* Work order 1
Write out the part of the text on Cuba–Vietnam trade starting with "To sum up, none" and going on through "Zone (ZED Mariel).".
* Work order 2
List every country named in the text on Cuba–Vietnam trade.

3. m. archaism. Indigestion, stomach upset. Hardly.

4.m. archaism. Damage, inconvenience. Well, this could mean anything.

To sum up, none of this seems to exist in Cuba at the moment, and the communist allusions to blockade and embargo are more a reverie about the past and a desideratum than anything else. The Vietnamese know it and don’t have the slightest problem in trading with the Cuban regine leaders. Nor do they care about the supposed threats. In the same way, 190 other countries in the world, including the United States, the target of the Cuban communist attacks, with whom it is possible to trade, so long as you pay in cash.

Granma points out in their article that Vietnam “has become  Cuba’s second largest Asian partner (obviously, China is the first), with the trade transfer between the two countries reaching 102 million dollars in 2020”. This information was made known in the seminar in Ho Chi Minh City to promote investment in the Mariel Special Development Zone (ZED Mariel).

But, if we analyse the statistics, we need to lower these claims. In Quarter 1, there are presented the exports and imports between Cuba and Vietnam since 2015 and the result (in index numbers with 2015 as base = 100) is nothing to write home about. One can see an important decline from the levels achieved in 2018. The trade is not going well.

Quarter 1.- Trade between Cuba and Vietnam (index 100 = 2015)

* Excerpted records
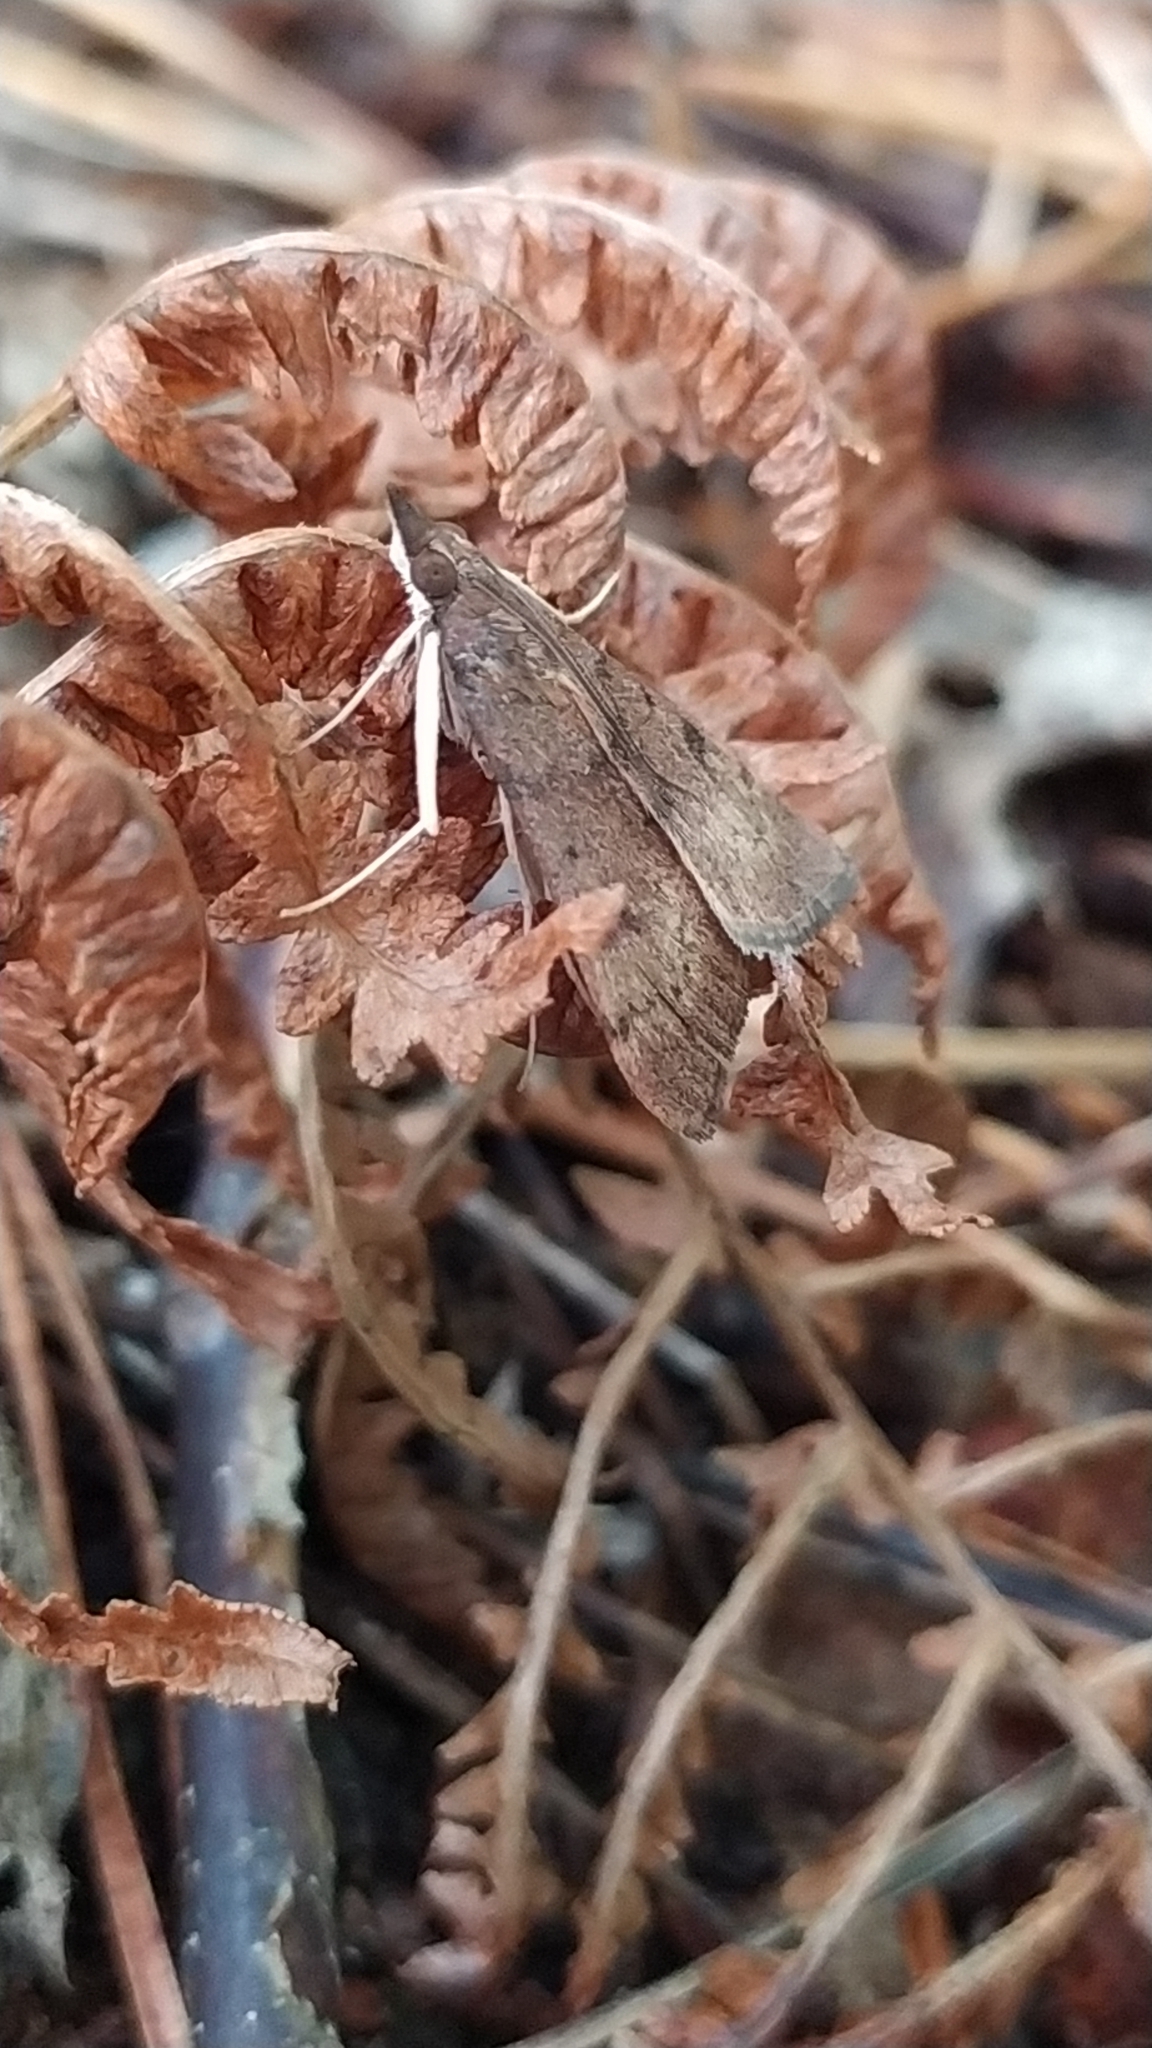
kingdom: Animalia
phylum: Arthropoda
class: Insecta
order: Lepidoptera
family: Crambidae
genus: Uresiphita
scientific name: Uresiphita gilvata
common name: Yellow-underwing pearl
==
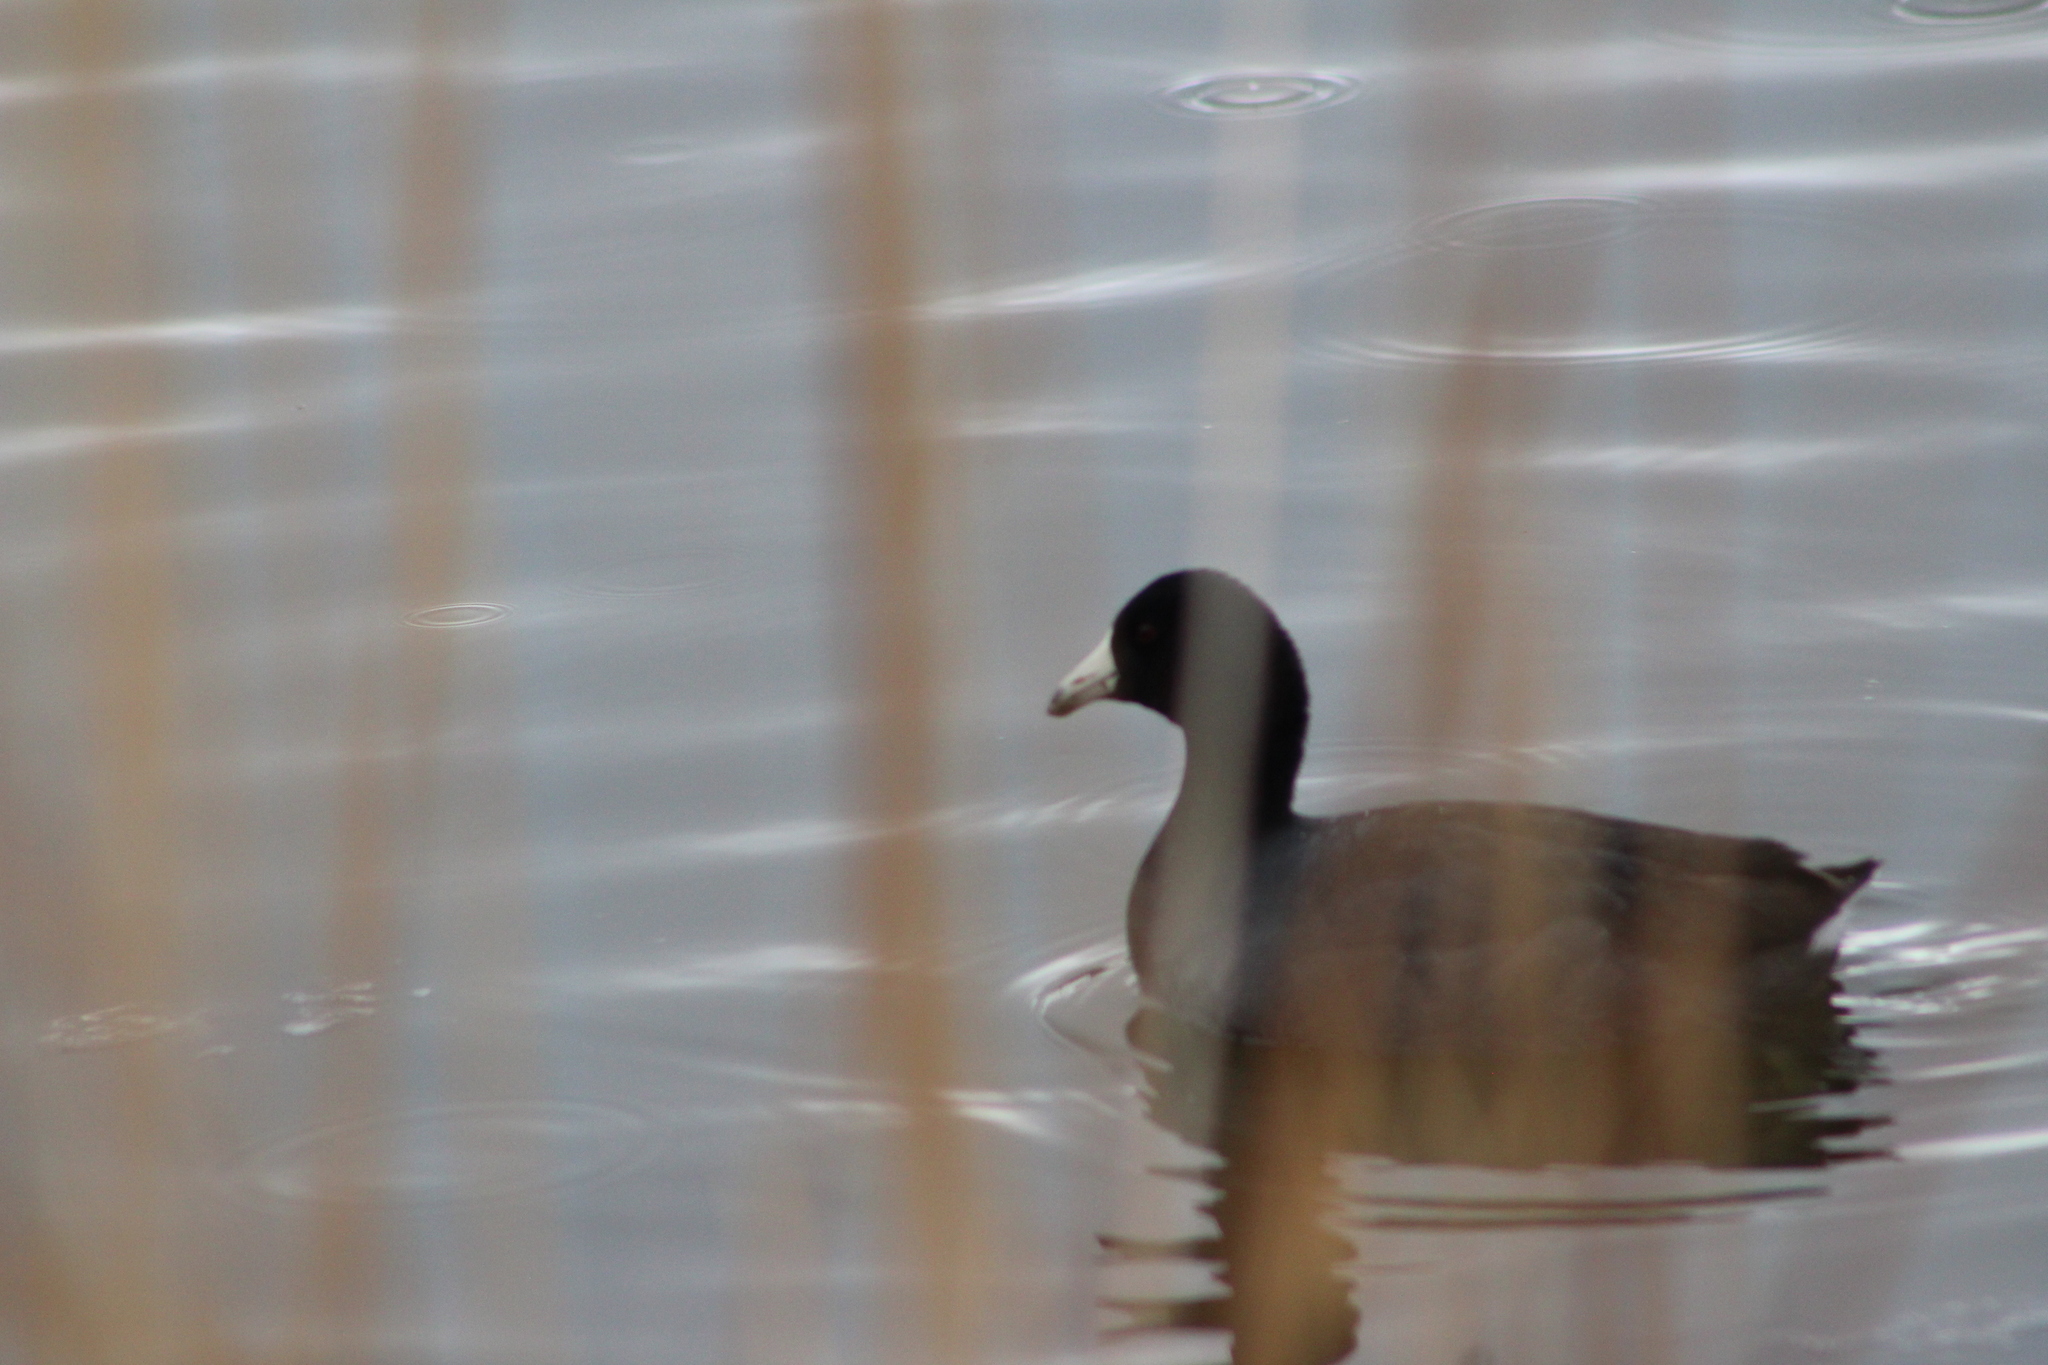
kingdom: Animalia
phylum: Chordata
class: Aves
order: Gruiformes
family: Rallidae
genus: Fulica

* Expected output 1
To sum up, none of this seems to exist in Cuba at the moment, and the communist allusions to blockade and embargo are more a reverie about the past and a desideratum than anything else. The Vietnamese know it and don’t have the slightest problem in trading with the Cuban regine leaders. Nor do they care about the supposed threats. In the same way, 190 other countries in the world, including the United States, the target of the Cuban communist attacks, with whom it is possible to trade, so long as you pay in cash.

Granma points out in their article that Vietnam “has become  Cuba’s second largest Asian partner (obviously, China is the first), with the trade transfer between the two countries reaching 102 million dollars in 2020”. This information was made known in the seminar in Ho Chi Minh City to promote investment in the Mariel Special Development Zone (ZED Mariel).

* Expected output 2
Cuba, Vietnam, the United States, China